Two bills which were the subject of disagreement between the Senate and the government were eventually passed because of unwillingness to prevent the passage of the beneficial contents of the bills. The Safe Work Australia Bill, dropped by the government in December 2008 because of disagreement with Senate amendments, was passed without amendment on 7 September. The Automotive Transformation Scheme Bill, providing for grants to motor vehicle manufacturers, was passed on 16 September with the Senate not insisting on an amendment, rejected by the government, that would have required disclosure of the amounts paid to individual companies. The government claimed commercial confidentiality as the reason for not disclosing those amounts; the bill requires the disclosure of the total amounts granted.
Another bill involved in the government's planned National Broadband Network was adjourned on 15 September until documents are produced in accordance with the order of the Senate of 13 May, which put aside all such bills until the order is fulfilled. The bill, the Telecommunications Legislation Amendment (National Broadband Network Measures Network Information) Bill, was also put off under the deadline for the introduction of bills contained in standing order 111. It is not known how the government plans to respond to the order, which effectively prevents any National Broadband Network legislation being dealt with until the information is produced.

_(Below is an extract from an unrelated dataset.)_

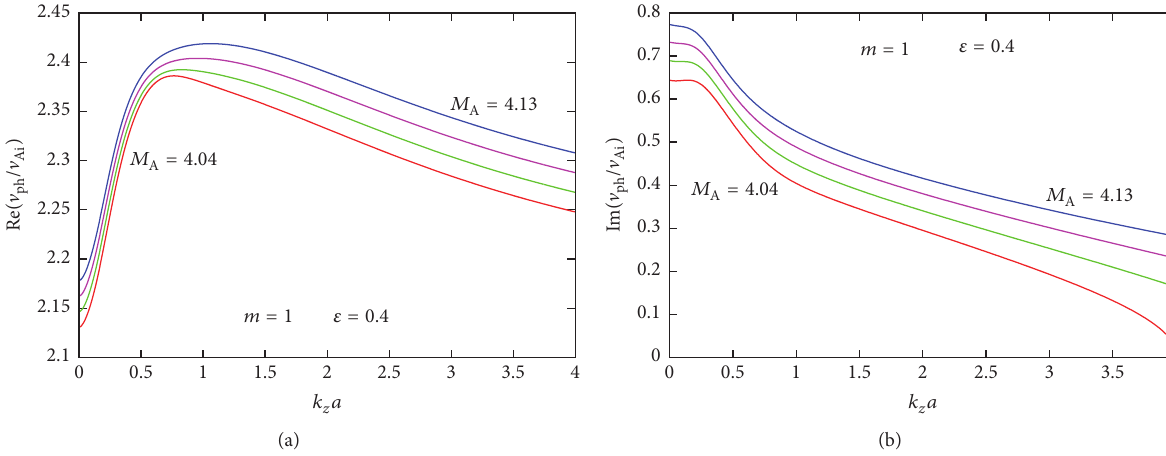
Figure 8: (a) Dispersion curves of unstable ( 𝑚 = 1 ) MHD mode propagating in a moving twisted flux tube of incompressible plasma (modeling jet #11) at 𝜂 = 0.896 and 𝜀 = 0.4 and for 𝑀 A = 4.04 , 4.07 (green curve), 4.1 (purple curve), and 4.13. (b) The normalized growth rates for the same values of 𝑀 A .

The procedure whereby senators may seek explanation for failure to respond to estimates questions on notice, and initiate without notice a debate on the subject (standing order 74(5)) was used on 10 September for the first time in a considerable period. It is remarkable how infrequently senators use this procedure, given the tardiness of some departments in answering questions (some questions from the May-June estimates hearings remain unanswered).
The same comment applies to the similar procedure relating to orders for production of documents (standing order 164(3)). Documents recently tabled in the Senate indicate that some ministers and departments have assumed that, because that procedure does not become available until thirty days after a response to an order is due, this gives them a thirty-day extension of time in responding to every order. This misconception should by now have been dispelled.
As a result of references made on 8 and 9 September, two Senate committees now have the responsibility of conducting inquiries into two major aspects of the government's strategy for combating the global financial crisis. The Economics References Committee was given a reference on the government's stimulus expenditure for report by 2 October, with a requirement that the Secretary of the Treasury and the Reserve Bank Governor, amongst other witnesses, be invited to give evidence at public hearings. The Education, Employment and Workplace Relations Committee was given a reference on the government's Primary Schools for the 21st Century Program.
Ordinary annual services
A resolution was passed on 16 September, with the support of government senators, requiring that the Minister for Finance and Deregulation respond by 16 November to the reports of the Appropriations and Staffing Committee and the Finance and Public Administration Committee on the vexed issue of the ordinary annual services of the government (see Odgers' Australian Senate Practice, 12th ed., 2008, pp 286-7). The resolution notes that this matter has been in dispute since 2005.